Guercio JR, Guinn NR, Hopkins TJ, Jimenez MI, Kurian DJ, Schroeder RA, Aronson S. Financial implications of launching a preoperative anemia clinic. Poster presented at the American Society of Anesthesiologists 2015 Annual Conference; October 24, 2015. San Diego, CA.


BACKGROUND: Anemia is common in patients presenting for elective surgery and is predictive of poor postoperative outcomes and increased resource utilization. Preoperative anemia is one of the strongest predictors of perioperative blood transfusion, which imposes a significant financial burden on health institutions. Costs associated with transfusion are estimated at $522 to $1183 per unit of packed red blood cells administered. Preoperative erythropoietin and/or iron therapy has been shown to reduce allogeneic blood transfusion (and its attendant costs) associated with major, predominantly orthopedic, surgical procedures. Herein we describe the financial implications of creating a preoperative anemia clinic (PAC) at an academic medical center.

METHODS: After selecting an orthopedic pilot population, we received IRB approval to perform a retrospective chart review of a random sample of 200 patients that had lower extremity total joint replacement in the previous calendar year to determine their rate of anemia. Conservative initial clinic volume projections were based on health system data describing total joint replacement cases done annually. These assumptions were then compared to existing experience in other PACs for financial evaluations.

Costs associated with clinic implementation included purchasing a point of care hemoglobin monitor (HemoCue America, Brae, California) and test strips, laboratory costs (anemia diagnostic panel), mid-level provider costs (40 patients seen per week representing a full FTE), and costs of providing infusion therapy (venipuncture, infusion, erythropoietin acquisition, and monitoring laboratory tests).

Positive cash flows generated by the PAC were defined as cost avoidance through transfusion reduction, and revenue generation through erythropoietin infusion.

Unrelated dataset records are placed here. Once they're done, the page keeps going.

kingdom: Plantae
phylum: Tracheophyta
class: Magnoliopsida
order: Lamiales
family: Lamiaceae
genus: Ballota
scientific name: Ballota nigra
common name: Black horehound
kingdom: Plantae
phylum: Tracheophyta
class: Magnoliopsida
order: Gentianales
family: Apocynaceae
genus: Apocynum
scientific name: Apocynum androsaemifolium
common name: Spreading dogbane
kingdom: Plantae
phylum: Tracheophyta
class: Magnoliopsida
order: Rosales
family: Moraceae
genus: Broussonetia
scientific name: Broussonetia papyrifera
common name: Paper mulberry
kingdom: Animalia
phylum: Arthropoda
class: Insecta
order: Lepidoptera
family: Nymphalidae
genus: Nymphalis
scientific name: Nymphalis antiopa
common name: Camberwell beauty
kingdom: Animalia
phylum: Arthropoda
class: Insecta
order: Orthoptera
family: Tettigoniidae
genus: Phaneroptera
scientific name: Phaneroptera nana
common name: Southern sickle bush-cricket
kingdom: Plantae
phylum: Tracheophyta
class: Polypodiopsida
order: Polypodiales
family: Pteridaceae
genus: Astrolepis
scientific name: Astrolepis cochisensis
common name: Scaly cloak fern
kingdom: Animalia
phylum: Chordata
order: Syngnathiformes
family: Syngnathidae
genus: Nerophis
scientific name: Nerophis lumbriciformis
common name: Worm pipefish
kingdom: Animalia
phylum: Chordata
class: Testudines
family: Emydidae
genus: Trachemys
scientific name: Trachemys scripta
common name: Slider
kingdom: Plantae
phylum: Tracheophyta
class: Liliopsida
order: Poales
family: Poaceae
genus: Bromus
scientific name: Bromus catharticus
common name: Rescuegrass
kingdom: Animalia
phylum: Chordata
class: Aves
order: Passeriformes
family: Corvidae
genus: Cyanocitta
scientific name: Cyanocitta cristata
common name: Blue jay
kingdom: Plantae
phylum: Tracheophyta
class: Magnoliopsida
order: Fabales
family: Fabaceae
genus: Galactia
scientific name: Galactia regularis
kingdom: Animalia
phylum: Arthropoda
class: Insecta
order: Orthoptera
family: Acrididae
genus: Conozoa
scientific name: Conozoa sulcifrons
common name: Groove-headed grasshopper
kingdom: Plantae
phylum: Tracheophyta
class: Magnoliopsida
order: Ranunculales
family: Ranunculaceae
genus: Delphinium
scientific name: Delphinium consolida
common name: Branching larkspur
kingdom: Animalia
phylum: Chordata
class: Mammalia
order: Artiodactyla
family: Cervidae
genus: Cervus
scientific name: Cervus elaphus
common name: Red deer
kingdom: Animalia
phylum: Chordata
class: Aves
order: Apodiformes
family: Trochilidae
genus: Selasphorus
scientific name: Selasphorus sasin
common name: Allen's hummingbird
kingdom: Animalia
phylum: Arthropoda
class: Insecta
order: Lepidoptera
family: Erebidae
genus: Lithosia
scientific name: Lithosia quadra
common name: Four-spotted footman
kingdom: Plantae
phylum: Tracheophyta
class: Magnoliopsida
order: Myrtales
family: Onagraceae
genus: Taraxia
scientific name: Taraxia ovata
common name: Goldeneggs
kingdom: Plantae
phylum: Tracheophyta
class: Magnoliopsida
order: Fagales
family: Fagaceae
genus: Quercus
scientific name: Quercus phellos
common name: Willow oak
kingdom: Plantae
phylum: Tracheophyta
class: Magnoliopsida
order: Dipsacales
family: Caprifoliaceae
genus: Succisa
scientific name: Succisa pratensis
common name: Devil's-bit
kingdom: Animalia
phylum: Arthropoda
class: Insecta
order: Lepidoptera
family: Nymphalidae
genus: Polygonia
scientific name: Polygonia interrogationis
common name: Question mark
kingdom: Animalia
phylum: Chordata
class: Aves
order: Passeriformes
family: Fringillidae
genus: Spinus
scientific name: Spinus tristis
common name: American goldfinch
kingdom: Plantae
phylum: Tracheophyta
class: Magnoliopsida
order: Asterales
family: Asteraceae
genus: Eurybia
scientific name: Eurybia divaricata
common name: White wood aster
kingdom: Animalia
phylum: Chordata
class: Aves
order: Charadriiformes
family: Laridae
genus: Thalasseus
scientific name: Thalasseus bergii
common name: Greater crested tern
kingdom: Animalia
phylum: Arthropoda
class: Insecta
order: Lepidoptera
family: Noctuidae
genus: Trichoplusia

Costs of transfusion avoided on a per patient basis were determined by multiplying the cost of acquisition of a unit of packed red blood cells by the number of units transfused on average. Revenues per patient from erythropoietin infusion were determined by multiplying revenues per infusion visit by the number of infusion visits per patient.

RESULTS:  Financial modeling of the clinic’s impact on institutional revenue expansion, expense reduction, and cost of implementation both in the first-year pilot population (100 patients) as well as over five years (increasing to 1,000 patients per year with service line expansion) demonstrated a positive net present value of > $100K over 1 year and > $2.5M over five years (range based on transfusion reduction of 25% to 90% of ~ $100K to ~ $200K over 1 year, and ~ $2M to ~ $4M over five years).

DISCUSSION: Improvement in perioperative outcomes in lower extremity total joint replacement is facilitated by reduction in blood product transfusion. As a result, development and implementation of a PAC is predicted to reduce morbidity and mortality in this patient population. Our analysis suggests that doing so will also result in a net institutional financial gain.